Si on se détache un peu des territoires et que l’on s’intéresse aux disciplines, à quel niveau l’histoire peut-elle être déterminante dans les recherches en sciences humaines et sociales ?

La sociologie a plusieurs pères fondateurs. Nous avons donc plusieurs approches sociologiques très différentes les unes des autres et cela constitue un patrimoine intéressant. Cela nous donne aussi une posture de recherche originale dans le sens où nous ne nous enfermons pas dans une façon de faire et de penser unique. Plus précisément pour la sociologie des sciences, se replonger dans l’histoire permet de comprendre pourquoi l’on travaille sur tel ou tel sujet et pourquoi on l’aborde avec une méthodologie précise. On a besoin d’avoir de temps à autre une vision historique de nos recherches. Cela nous permet de nous recadrer et aussi d’envisager des directives de recherche pour l’avenir. C’est aussi pour cela que l’ouvrage – qui permet une recherche complète intégrant des éléments d’histoire – reste un élément très important dans les publications des chercheurs en sciences humaines et sociales. On a besoin de ce genre d’ouvrage et on a besoin que l’institution le valorise. On a besoin de ce type de travaux synthétiques pour que nos recherches soient placées dans un ensemble. On a malheureusement aujourd’hui peu de temps pour réaliser ce genre de travaux et on se trouve dans une situation où de jeunes chercheurs en viennent à ignorer l’histoire de leur discipline au profit d’une réactivité intellectuelle faisant référence aux derniers travaux publiés sur le plan international. Et ceci est d’autant plus vrai en sciences dures.

 

En d’autres termes interdisciplinarité et histoire sont donc primordiales à la construction de savoirs scientifiques que ce soit en sciences humaines et sociales ou en sciences dures parce qu’elles permettent la prise de recul et l’esprit critique ?
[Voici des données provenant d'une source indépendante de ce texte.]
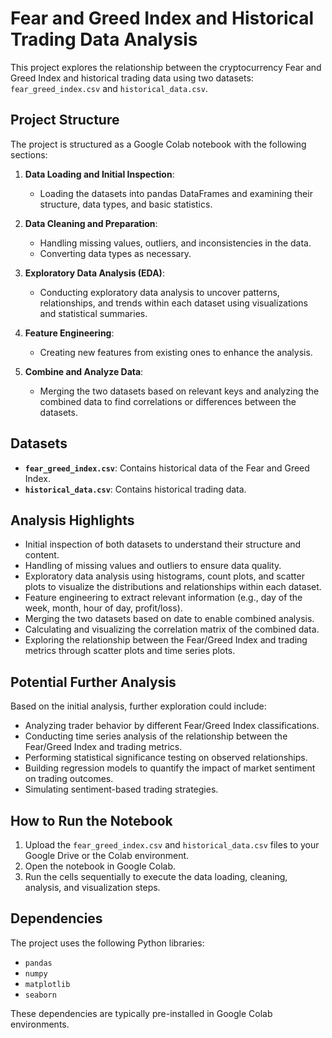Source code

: # Fear and Greed Index and Historical Trading Data Analysis

This project explores the relationship between the cryptocurrency Fear and Greed Index and historical trading data using two datasets: `fear_greed_index.csv` and `historical_data.csv`.

## Project Structure

The project is structured as a Google Colab notebook with the following sections:

1. **Data Loading and Initial Inspection**: 
   - Loading the datasets into pandas DataFrames and examining their structure, data types, and basic statistics.

2. **Data Cleaning and Preparation**: 
   - Handling missing values, outliers, and inconsistencies in the data. 
   - Converting data types as necessary.

3. **Exploratory Data Analysis (EDA)**: 
   - Conducting exploratory data analysis to uncover patterns, relationships, and trends within each dataset using visualizations and statistical summaries.

4. **Feature Engineering**: 
   - Creating new features from existing ones to enhance the analysis.

5. **Combine and Analyze Data**: 
   - Merging the two datasets based on relevant keys and analyzing the combined data to find correlations or differences between the datasets.

## Datasets

- **`fear_greed_index.csv`**: Contains historical data of the Fear and Greed Index.
- **`historical_data.csv`**: Contains historical trading data.

## Analysis Highlights

- Initial inspection of both datasets to understand their structure and content.
- Handling of missing values and outliers to ensure data quality.
- Exploratory data analysis using histograms, count plots, and scatter plots to visualize the distributions and relationships within each dataset.
- Feature engineering to extract relevant information (e.g., day of the week, month, hour of day, profit/loss).
- Merging the two datasets based on date to enable combined analysis.
- Calculating and visualizing the correlation matrix of the combined data.
- Exploring the relationship between the Fear/Greed Index and trading metrics through scatter plots and time series plots.

## Potential Further Analysis

Based on the initial analysis, further exploration could include:

- Analyzing trader behavior by different Fear/Greed Index classifications.
- Conducting time series analysis of the relationship between the Fear/Greed Index and trading metrics.
- Performing statistical significance testing on observed relationships.
- Building regression models to quantify the impact of market sentiment on trading outcomes.
- Simulating sentiment-based trading strategies.

## How to Run the Notebook

1. Upload the `fear_greed_index.csv` and `historical_data.csv` files to your Google Drive or the Colab environment.
2. Open the notebook in Google Colab.
3. Run the cells sequentially to execute the data loading, cleaning, analysis, and visualization steps.

## Dependencies

The project uses the following Python libraries:

- `pandas`
- `numpy`
- `matplotlib`
- `seaborn`

These dependencies are typically pre-installed in Google Colab environments.
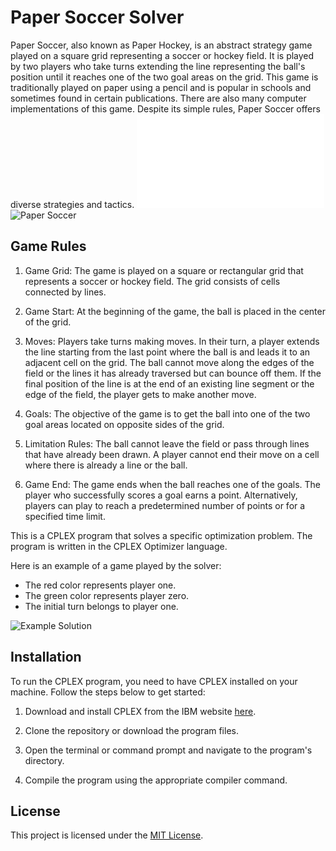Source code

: # Paper Soccer Solver

Paper Soccer, also known as Paper Hockey, is an abstract strategy game played on a square grid representing a soccer or hockey field. It is played by two players who take turns extending the line representing the ball's position until it reaches one of the two goal areas on the grid. This game is traditionally played on paper using a pencil and is popular in schools and sometimes found in certain publications. There are also many computer implementations of this game. Despite its simple rules, Paper Soccer offers diverse strategies and tactics.
![Paper Soccer](paper-soccer.pdf)
![Paper Soccer](images/paper.png)

## Game Rules

1. Game Grid: The game is played on a square or rectangular grid that represents a soccer or hockey field. The grid consists of cells connected by lines.

2. Game Start: At the beginning of the game, the ball is placed in the center of the grid.

3. Moves: Players take turns making moves. In their turn, a player extends the line starting from the last point where the ball is and leads it to an adjacent cell on the grid. The ball cannot move along the edges of the field or the lines it has already traversed but can bounce off them. If the final position of the line is at the end of an existing line segment or the edge of the field, the player gets to make another move.

4. Goals: The objective of the game is to get the ball into one of the two goal areas located on opposite sides of the grid.

5. Limitation Rules: The ball cannot leave the field or pass through lines that have already been drawn. A player cannot end their move on a cell where there is already a line or the ball.

6. Game End: The game ends when the ball reaches one of the goals. The player who successfully scores a goal earns a point. Alternatively, players can play to reach a predetermined number of points or for a specified time limit.


This is a CPLEX program that solves a specific optimization problem. The program is written in the CPLEX Optimizer language.

Here is an example of a game played by the solver:

- The red color represents player one.
- The green color represents player zero.
- The initial turn belongs to player one.

![Example Solution](images/solution.png)


## Installation

To run the CPLEX program, you need to have CPLEX installed on your machine. Follow the steps below to get started:

1. Download and install CPLEX from the IBM website [here](https://www.ibm.com/products/ilog-cplex-optimization-studio).

2. Clone the repository or download the program files.

3. Open the terminal or command prompt and navigate to the program's directory.

4. Compile the program using the appropriate compiler command.


## License

This project is licensed under the [MIT License](license.txt).
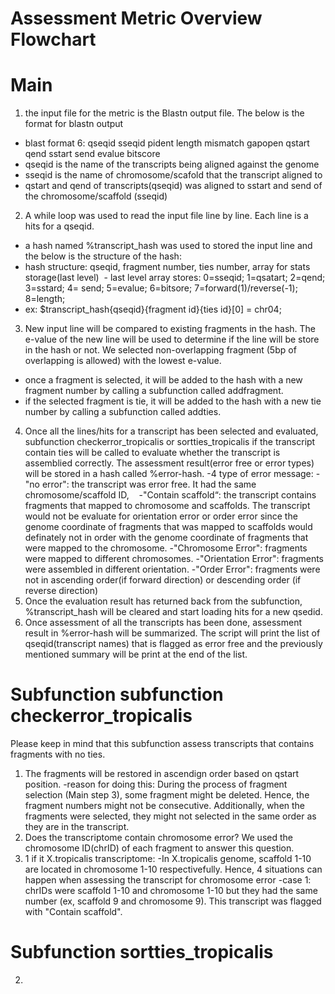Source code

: # Assessment Metric Overview Flowchart

# Main 
1. the input file for the metric is the Blastn output file. The below is the format for blastn output 
  - blast format 6: qseqid sseqid pident length mismatch gapopen qstart qend sstart send evalue bitscore
  - qseqid is the name of the transcripts being aligned against the genome
  - sseqid is the name of chromosome/scafold that the transcript aligned to
  - qstart and qend of transcripts(qseqid) was aligned to sstart and send of the chromosome/scaffold (sseqid) 
2. A while loop was used to read the input file line by line. Each line is a hits for a qseqid. 
  - a hash named %transcript_hash was used to stored the input line and the below is the structure of the hash:
  - hash structure: qseqid, fragment number, ties number, array for stats storage(last level)
  - last level array stores: 0=sseqid; 1=qsatart; 2=qend; 3=sstard; 4= send; 5=evalue; 6=bitsore; 7=forward(1)/reverse(-1); 8=length;
  - ex: $transcript_hash{qseqid}{fragment id}{ties id}[0] = chr04;
3. New input line will be compared to existing fragments in the hash. The e-value of the new line will be used to determine if the line will be store in the hash or not. We selected non-overlapping fragment (5bp of overlapping is allowed) with the lowest e-value. 
  - once a fragment is selected, it will be added to the hash with a new fragment number by calling a subfunction called addfragment.
  - if the selected fragment is tie, it will be added to the hash with a new tie number by calling a subfunction called addties. 
4. Once all the lines/hits for a transcript has been selected and evaluated, subfunction checkerror_tropicalis or sortties_tropicalis if the transcript contain ties will be called to evaluate whether the transcript is assemblied correctly. The assessment result(error free or error types) will be stored in a hash called %error-hash.
    -4 type of error message:
    -"no error": the transcript was error free. It had the same chromosome/scaffold ID, 
    -"Contain scaffold“: the transcript contains fragments that mapped to chromosome and scaffolds. The transcript would not be evaluate for orientation error or order error since the genome coordinate of fragments that was mapped to scaffolds would definately not in order with the genome coordinate of fragments that were mapped to the chromosome. 
    -"Chromosome Error": fragments were mapped to different chromosomes.
    -"Orientation Error": fragments were assembled in different orientation.
    -"Order Error": fragments were not in ascending order(if forward direction)  or descending order (if reverse direction)
 5. Once the evaluation result has returned back from the subfunction, %transcript_hash will be cleared and start loading hits for a new qsedid. 
 6. Once assessment of all the transcripts has been done, assessment result in %error-hash will be summarized. The script will print the list of qseqid(transcript names) that is flagged as error free and the previously mentioned summary will be print at the end of the list.  
 
 # Subfunction subfunction checkerror_tropicalis 
 Please keep in mind that this subfunction assess transcripts that contains fragments with no ties. 
 1. The fragments will be restored in ascendign order based on qstart position. 
    -reason for doing this: During the process of fragment selection (Main step 3), some fragment might be deleted. Hence, the fragment numbers might not be consecutive. Additionally, when the fragments were selected, they might not selected in the same order as they are in the transcript.  
2. Does the transcriptome contain chromosome error? We used the chromosome ID(chrID) of each fragment to answer this question. 
2. 1 if it X.tropicalis transcriptome:
    -In X.tropicalis genome, scaffold 1-10 are located in chromosome 1-10 respectivefully. Hence, 4 situations can happen when assessing the transcript for chromosome error 
    -case 1:  chrIDs were scaffold 1-10 and chromosome 1-10 but they had the same number (ex, scaffold 9 and chromosome 9). This transcript was flagged with "Contain scaffold".   
 
 
 # Subfunction sortties_tropicalis
 2.
 
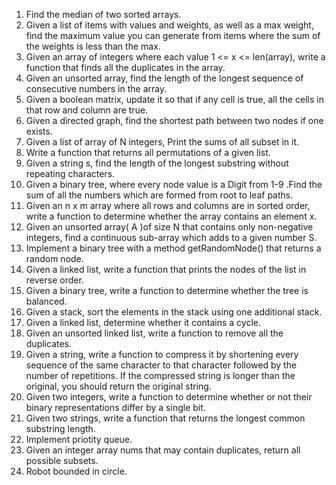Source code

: 1. Find the median of two sorted arrays.
2. Given a list of items with values and weights, as well as a max weight, find the maximum value you can generate from items where the sum of the weights is less than the max.
3. Given an array of integers where each value 1 <= x <= len(array), write a function that finds all the duplicates in the array.
4. Given an unsorted array, find the length of the longest sequence of consecutive numbers in the array.
5. Given a boolean matrix, update it so that if any cell is true, all the cells in that row and column are true.
6. Given a directed graph, find the shortest path between two nodes if one exists.
7. Given a list of array of N integers, Print the sums of all subset in it.
8. Write a function that returns all permutations of a given list.
9. Given a string s, find the length of the longest substring without repeating characters.
10. Given a binary tree, where every node value is a Digit from 1-9 .Find the sum of all the numbers which are formed from root to leaf paths.
11. Given an n x m array where all rows and columns are in sorted order, write a function to determine whether the array contains an element x.
12. Given an unsorted array( A )of size N that contains only non-negative integers, find a continuous sub-array which adds to a given number S.
13. Implement a binary tree with a method getRandomNode() that returns a random node.
14. Given a linked list, write a function that prints the nodes of the list in reverse order.
15. Given a binary tree, write a function to determine whether the tree is balanced.
16. Given a stack, sort the elements in the stack using one additional stack.
17. Given a linked list, determine whether it contains a cycle.
18. Given an unsorted linked list, write a function to remove all the duplicates.
19. Given a string, write a function to compress it by shortening every sequence of the same character to that character followed by the number of repetitions. If the compressed string is longer than the original, you should return the original string.
20. Given two integers, write a function to determine whether or not their binary representations differ by a single bit.
21. Given two strings, write a function that returns the longest common substring length.
22. Implement priotity queue.
23. Given an integer array nums that may contain duplicates, return all possible subsets.
24. Robot bounded in circle.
Oui, elles aident à identifier les questions et à les relativiser, à identifier de nouveaux défis aussi. Par contre, les évolutions récentes de la gestion de la carrière des chercheurs et des mécanismes d’évaluation auxquels ils sont soumis ne sont guère favorables à ce genre de pratique scientifique. Les sciences risquent de souffrir de l’absence de réflexivité historique tandis que l’hyperspécialisation conduit inévitablement au fait que les chercheurs manquent de vision d’ensemble. Les travaux de synthèse et de réflexivité sociohistorique sur les sciences, qui doivent aujourd’hui s’appuyer aussi sur la scientométrie et la sociologie des sciences, sont une nécessité pour la communauté scientifique elle-même.